** Opening RECORD EXCERPTS block **
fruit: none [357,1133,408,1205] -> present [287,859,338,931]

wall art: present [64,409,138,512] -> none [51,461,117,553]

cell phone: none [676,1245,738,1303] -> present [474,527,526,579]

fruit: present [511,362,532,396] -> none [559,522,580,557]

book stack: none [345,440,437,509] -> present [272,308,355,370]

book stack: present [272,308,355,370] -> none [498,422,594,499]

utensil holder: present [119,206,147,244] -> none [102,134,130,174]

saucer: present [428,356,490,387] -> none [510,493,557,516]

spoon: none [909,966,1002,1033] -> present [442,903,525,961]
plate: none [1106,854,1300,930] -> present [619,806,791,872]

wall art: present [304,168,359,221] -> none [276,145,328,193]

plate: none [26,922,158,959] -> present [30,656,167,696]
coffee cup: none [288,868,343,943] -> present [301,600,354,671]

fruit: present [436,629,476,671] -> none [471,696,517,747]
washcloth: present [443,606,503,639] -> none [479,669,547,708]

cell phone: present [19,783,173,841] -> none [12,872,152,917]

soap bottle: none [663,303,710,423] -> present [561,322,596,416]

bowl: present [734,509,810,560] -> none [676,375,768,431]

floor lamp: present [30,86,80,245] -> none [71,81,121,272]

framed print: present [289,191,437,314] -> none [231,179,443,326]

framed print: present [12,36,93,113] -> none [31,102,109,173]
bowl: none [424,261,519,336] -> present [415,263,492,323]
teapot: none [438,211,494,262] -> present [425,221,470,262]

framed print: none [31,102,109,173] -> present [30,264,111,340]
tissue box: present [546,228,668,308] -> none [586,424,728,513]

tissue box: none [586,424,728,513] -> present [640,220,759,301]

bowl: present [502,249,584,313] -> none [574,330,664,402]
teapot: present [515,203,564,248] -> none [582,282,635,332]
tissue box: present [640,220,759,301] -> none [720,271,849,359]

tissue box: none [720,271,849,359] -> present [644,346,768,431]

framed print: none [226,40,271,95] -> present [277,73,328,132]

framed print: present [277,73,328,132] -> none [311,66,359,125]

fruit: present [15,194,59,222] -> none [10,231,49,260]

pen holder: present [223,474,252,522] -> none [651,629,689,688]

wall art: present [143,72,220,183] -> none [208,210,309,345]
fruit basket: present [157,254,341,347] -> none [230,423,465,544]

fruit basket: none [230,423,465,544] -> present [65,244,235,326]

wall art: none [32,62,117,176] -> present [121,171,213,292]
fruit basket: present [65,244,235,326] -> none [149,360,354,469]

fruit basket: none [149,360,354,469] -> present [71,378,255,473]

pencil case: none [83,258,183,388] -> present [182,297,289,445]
** Closing RECORD EXCERPTS block **
TASK INSTRUCTIONS >>
Copy the records above exactly, from the first line through the line containing "plate: none [1106,854,1300,930]", and include nothing else.

EXERCISE OUTPUT >>
fruit: none [357,1133,408,1205] -> present [287,859,338,931]

wall art: present [64,409,138,512] -> none [51,461,117,553]

cell phone: none [676,1245,738,1303] -> present [474,527,526,579]

fruit: present [511,362,532,396] -> none [559,522,580,557]

book stack: none [345,440,437,509] -> present [272,308,355,370]

book stack: present [272,308,355,370] -> none [498,422,594,499]

utensil holder: present [119,206,147,244] -> none [102,134,130,174]

saucer: present [428,356,490,387] -> none [510,493,557,516]

spoon: none [909,966,1002,1033] -> present [442,903,525,961]
plate: none [1106,854,1300,930] -> present [619,806,791,872]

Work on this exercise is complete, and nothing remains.